Of course, these are people who definitely want to move out of their
"literacy niche," (great term) at least enough to get a GED and a better
job. I'm not sure they think of what they are doing as necessarily
improving their literacy; rather they think they just have to pass the
test. * *I hope they have a different idea by the time they get out of my

Wendy Quinones
On Fri, Sep 26, 2008 at 7:11 PM, <tsticht at znet.com> wrote:

> September 26, 2008


> Where does the reading problem go when children grow up?


> Tom Sticht

> International Consultant in Adult Education


> Each year you can count on numerous reports and news articles being written

> about reading education in the K-12 school system of the United States.

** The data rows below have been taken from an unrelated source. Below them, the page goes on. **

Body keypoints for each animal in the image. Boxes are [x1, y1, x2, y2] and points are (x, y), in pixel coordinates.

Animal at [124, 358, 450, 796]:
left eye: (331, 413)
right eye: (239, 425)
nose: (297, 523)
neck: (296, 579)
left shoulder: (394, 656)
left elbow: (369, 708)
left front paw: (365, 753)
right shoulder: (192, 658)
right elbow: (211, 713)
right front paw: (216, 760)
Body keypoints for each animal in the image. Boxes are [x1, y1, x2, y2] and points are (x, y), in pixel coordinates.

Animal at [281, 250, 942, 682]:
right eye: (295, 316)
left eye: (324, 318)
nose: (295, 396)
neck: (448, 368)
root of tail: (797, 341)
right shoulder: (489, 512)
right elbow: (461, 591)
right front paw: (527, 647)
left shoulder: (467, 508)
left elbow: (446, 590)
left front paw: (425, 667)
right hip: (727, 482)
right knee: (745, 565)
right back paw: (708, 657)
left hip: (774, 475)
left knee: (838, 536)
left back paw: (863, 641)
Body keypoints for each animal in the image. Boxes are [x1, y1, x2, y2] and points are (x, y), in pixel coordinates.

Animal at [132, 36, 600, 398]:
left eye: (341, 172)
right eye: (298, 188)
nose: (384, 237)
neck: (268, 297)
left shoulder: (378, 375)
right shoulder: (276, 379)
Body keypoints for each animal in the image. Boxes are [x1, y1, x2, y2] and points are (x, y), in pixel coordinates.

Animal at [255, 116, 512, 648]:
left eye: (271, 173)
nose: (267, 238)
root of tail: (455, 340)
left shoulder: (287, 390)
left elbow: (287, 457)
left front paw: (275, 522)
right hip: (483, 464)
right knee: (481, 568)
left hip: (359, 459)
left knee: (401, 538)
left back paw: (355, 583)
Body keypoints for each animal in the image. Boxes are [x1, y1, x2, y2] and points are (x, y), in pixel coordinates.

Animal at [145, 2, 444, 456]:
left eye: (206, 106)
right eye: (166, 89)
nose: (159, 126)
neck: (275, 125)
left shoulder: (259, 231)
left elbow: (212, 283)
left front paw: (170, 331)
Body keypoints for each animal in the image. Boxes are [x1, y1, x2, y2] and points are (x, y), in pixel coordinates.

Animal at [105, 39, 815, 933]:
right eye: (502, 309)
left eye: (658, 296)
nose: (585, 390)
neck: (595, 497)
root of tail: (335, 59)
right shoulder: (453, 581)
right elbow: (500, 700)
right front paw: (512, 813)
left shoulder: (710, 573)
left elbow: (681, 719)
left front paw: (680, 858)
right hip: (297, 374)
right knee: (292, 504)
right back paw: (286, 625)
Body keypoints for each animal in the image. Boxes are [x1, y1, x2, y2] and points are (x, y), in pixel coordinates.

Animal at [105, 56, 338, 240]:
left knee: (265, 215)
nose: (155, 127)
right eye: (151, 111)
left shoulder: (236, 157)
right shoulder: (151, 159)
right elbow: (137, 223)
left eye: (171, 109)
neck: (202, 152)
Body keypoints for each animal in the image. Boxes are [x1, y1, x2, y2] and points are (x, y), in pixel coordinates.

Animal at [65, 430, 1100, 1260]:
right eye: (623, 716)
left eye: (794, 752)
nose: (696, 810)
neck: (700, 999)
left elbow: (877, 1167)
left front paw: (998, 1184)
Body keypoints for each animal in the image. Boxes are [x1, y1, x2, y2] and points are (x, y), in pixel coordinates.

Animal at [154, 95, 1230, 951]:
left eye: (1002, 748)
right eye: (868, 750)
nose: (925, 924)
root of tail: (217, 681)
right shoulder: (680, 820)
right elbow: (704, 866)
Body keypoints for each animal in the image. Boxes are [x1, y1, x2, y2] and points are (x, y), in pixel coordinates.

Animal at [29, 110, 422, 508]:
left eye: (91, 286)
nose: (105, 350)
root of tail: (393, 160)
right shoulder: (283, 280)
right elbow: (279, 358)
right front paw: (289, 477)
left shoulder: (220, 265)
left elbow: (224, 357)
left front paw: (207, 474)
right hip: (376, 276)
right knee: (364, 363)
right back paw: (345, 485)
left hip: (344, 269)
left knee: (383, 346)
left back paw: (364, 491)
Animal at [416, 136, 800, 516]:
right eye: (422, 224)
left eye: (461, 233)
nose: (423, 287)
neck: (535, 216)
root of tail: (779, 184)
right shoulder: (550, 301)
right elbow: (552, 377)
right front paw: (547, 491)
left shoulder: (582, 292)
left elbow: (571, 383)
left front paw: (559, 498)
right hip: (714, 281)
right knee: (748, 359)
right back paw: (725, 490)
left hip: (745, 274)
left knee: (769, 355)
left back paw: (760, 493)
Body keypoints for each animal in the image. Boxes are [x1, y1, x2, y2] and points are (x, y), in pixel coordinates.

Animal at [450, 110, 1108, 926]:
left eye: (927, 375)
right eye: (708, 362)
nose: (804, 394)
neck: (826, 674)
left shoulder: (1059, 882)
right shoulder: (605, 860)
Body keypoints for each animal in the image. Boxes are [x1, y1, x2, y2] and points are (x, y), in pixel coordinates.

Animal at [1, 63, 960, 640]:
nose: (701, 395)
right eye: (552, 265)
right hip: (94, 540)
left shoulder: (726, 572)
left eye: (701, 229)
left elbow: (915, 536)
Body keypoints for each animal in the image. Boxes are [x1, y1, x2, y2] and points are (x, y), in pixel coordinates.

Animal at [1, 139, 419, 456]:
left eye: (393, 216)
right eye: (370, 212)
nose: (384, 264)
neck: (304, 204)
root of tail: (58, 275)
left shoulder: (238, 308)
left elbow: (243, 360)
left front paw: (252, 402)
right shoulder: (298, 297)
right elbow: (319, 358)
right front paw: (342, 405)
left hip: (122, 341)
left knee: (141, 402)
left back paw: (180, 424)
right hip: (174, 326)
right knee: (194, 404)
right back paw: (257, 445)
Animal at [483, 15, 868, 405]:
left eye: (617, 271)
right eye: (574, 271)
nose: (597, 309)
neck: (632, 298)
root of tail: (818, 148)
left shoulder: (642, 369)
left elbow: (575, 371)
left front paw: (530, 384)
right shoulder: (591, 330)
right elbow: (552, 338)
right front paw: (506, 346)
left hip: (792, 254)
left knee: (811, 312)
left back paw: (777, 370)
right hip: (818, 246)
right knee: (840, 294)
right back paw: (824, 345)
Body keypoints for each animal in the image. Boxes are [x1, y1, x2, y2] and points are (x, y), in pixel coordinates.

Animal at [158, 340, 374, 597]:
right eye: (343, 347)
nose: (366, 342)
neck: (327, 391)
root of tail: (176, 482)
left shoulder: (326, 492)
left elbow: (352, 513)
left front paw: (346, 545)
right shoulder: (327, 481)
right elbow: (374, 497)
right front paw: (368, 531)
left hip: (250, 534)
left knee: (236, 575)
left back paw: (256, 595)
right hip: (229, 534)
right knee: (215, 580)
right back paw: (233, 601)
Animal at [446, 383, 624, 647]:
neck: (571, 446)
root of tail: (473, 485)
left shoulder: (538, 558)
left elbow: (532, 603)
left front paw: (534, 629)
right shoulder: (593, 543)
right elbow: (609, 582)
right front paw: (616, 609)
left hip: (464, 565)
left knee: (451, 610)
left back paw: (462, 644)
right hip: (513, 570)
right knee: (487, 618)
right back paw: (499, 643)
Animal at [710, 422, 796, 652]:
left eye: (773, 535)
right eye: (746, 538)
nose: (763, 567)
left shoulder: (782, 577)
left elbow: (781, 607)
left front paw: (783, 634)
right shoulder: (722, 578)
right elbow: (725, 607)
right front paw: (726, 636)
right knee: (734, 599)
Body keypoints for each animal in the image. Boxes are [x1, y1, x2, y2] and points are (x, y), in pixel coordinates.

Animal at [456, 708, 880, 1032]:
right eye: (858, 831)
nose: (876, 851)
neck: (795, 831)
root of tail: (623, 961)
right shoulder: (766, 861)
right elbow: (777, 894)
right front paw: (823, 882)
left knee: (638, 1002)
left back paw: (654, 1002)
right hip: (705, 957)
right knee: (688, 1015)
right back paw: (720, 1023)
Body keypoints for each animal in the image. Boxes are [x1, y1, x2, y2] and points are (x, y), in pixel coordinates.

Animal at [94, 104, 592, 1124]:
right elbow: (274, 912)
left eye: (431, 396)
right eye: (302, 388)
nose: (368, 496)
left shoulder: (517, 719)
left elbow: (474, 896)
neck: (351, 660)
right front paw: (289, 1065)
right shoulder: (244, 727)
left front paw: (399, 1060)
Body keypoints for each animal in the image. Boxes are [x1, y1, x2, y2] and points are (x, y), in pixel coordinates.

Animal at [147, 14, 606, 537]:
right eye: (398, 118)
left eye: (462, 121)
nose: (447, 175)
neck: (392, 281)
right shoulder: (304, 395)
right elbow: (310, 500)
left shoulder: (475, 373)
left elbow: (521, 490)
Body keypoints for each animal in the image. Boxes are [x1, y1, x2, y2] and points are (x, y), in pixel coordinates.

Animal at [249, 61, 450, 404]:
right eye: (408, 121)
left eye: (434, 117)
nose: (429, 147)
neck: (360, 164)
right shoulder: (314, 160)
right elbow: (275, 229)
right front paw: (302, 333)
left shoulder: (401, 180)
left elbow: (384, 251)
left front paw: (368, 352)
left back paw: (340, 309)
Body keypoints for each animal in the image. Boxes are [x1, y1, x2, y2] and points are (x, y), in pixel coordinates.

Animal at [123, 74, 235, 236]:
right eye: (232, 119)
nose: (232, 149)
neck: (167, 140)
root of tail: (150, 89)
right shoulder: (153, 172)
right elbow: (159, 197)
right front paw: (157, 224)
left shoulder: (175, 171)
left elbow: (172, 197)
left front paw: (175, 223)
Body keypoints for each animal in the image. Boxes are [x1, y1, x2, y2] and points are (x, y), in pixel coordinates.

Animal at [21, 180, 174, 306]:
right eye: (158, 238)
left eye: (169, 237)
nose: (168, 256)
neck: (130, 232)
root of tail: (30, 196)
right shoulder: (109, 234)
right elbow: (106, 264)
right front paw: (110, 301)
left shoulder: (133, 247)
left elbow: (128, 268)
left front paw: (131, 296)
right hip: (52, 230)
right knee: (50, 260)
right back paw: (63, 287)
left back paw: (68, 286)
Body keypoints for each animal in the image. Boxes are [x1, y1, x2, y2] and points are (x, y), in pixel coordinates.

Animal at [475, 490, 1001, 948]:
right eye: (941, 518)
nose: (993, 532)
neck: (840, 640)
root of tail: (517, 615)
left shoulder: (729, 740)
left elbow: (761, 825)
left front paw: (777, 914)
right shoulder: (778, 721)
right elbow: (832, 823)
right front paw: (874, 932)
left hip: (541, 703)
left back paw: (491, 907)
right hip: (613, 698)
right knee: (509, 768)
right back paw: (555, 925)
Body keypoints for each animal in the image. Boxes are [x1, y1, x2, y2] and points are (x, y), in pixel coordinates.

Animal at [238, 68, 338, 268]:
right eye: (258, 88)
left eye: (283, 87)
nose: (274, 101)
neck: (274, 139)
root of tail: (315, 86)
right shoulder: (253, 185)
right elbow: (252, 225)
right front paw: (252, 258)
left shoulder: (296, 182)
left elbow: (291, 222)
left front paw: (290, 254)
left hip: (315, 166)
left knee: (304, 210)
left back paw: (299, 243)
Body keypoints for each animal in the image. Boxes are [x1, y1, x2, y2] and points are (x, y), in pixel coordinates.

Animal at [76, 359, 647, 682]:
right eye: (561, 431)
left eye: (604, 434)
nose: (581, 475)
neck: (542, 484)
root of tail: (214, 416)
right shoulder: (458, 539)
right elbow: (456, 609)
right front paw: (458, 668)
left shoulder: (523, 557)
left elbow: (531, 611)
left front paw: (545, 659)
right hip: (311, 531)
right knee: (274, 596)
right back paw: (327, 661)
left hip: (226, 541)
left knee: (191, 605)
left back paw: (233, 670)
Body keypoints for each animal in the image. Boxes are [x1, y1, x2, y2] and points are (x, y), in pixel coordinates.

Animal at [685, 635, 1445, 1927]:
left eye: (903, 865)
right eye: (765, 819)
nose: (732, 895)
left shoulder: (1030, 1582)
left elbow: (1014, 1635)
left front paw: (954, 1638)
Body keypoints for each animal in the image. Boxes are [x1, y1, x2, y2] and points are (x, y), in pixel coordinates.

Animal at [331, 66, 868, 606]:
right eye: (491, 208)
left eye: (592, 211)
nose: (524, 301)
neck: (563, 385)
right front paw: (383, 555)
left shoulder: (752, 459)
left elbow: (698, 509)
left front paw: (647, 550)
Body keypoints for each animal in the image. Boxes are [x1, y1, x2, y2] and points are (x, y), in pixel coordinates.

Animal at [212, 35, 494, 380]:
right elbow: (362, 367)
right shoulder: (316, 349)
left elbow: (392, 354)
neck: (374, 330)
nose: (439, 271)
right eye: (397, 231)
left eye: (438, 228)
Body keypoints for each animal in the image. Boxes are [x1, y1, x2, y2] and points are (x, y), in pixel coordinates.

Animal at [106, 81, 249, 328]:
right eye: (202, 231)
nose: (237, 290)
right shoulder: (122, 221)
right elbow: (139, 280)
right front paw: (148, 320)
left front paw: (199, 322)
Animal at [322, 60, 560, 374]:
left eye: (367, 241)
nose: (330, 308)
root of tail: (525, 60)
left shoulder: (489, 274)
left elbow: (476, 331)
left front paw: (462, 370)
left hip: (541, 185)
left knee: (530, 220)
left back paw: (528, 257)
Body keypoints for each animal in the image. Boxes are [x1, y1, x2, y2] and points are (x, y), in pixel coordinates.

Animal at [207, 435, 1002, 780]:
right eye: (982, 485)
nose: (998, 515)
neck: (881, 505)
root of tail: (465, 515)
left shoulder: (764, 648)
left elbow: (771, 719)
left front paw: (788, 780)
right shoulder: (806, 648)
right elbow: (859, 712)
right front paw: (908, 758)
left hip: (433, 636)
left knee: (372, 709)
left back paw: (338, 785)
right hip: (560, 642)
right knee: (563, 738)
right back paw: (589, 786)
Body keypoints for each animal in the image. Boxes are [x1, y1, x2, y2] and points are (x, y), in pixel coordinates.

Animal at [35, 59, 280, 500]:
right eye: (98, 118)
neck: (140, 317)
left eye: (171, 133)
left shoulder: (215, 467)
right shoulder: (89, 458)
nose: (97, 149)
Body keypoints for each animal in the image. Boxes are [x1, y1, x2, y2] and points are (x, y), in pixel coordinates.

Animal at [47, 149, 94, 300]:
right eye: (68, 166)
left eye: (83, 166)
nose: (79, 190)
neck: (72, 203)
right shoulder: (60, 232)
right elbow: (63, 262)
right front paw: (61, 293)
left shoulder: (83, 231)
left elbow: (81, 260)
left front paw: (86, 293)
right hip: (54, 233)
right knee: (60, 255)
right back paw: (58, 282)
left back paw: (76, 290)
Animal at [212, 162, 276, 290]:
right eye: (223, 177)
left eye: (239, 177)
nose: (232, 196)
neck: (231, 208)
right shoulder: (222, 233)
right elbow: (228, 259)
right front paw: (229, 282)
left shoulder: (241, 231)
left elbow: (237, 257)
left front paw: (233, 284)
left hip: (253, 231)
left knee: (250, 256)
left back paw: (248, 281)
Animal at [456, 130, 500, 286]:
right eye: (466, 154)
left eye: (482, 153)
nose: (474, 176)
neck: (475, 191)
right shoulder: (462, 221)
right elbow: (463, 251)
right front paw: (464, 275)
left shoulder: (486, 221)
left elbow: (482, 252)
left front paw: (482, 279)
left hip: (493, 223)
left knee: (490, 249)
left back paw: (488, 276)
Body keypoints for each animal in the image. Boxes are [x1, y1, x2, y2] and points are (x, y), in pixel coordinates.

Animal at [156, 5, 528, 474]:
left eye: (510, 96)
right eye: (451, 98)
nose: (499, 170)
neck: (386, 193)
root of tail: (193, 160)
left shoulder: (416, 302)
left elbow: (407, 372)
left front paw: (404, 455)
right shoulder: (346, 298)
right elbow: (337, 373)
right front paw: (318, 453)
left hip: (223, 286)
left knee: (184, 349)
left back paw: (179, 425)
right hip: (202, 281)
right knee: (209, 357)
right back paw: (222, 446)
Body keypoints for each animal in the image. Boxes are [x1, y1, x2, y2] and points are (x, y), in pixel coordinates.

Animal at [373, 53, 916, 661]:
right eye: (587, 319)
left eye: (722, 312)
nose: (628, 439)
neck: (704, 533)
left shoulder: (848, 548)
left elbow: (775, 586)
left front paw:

> Without exception, these reports give the impression that we need to spend

> billions of dollars more on teaching children to read earlier

> (e.g.,universal preschool) and better.


> But if America's public schools aren't doing a good job of teaching

> reading,

> you wouldn't know it when the children have grown up and are asked as

> adults

> how well they read. Overwhelmingly, our nation's adults think they read

> Well

> or Very Well.


> The 1992 National Adult Literacy Survey (NALS) asked adults to rate

> their own reading skills as they perceived them. In a report on the

> Literacy of Older Adults in America, from the National Center for

> Education Statistics in Washington, DC, November 1996, the authors

> reported (p. 43) that adults aged 16 to 59 rated themselves as reading

> Very Well-72%, Well-22% and Not Well/Not At All-7%. Overall, then, some

> 93% of adults in this age range rated themselves as reading Well or Very

> Well.


> When broken out by ethnic groups, ratings were


> Whites: Very Well-77%, Well-21%, or Not Well/Not At All-3%.

> Blacks: Very Well-67%, Well-27% and Not Well/Not At All-6%.

> Hispanics: Very Well-46%, Well-22% and Not Well/Not At All-32%


> In this analysis, only Hispanics reported a high percentage, 32 percent, or

> 5.3 million adults, who thought they could not read English Well or Very

> Well, no doubt reflecting the large immigrant population in this category

> with less education and poorer English language skills than U.S. born

> adults. Among both Blacks and Whites, poor reading appears to be a

> perceived problem for only 3 to 6 percent of these populations, about 4.5

> million adults in the age range 16-59.


> Interestingly, when the average proficiencies of Whites and

> Blacks on the NALS Prose scale were compared, it was found that for

> Whites who rated themselves as reading Very Well, their average Prose

> proficiency was 308, well above average, whereas for Blacks rating

> themselves as reading Very Well, their Prose average proficiency

> was 259, well below average.


> Perhaps when children grow up and get out of the pre-K-12 world they

> adapt to the ambient literacy demands of a cultural niche that they find

> possible to occupy. They find jobs they can qualify for, they get

> information from sources they have access to and feel comfortable in

> using, and as they slip ever more firmly into their literacy niche, they

> feel more and more satisfaction with their literacy skills. Maybe this is

> why so many U.S. adults think they read Well or Very Well, despite their

> poor performance on literacy tests. This raises the possibility that if

> they are using themselves as a standard, many adults are not able to judge

> whether or not their children are learning to read Well or Very Well in

> school and fail to take action on behalf of failing children.


> Today, our nation's Adult Education and Literacy System remains

> marginalized, operating with an average of $820 per enrollee, including

> both federal and state funds. This is less than 10 percent of what we spend

> per child in the K-12 system. Strangely, though federal and state

> governments have provided tens of billions of dollars in mostly failed

> attempts to improve the reading skills of children, once the children grow

> up their reading problems seem to go away. I wonder why?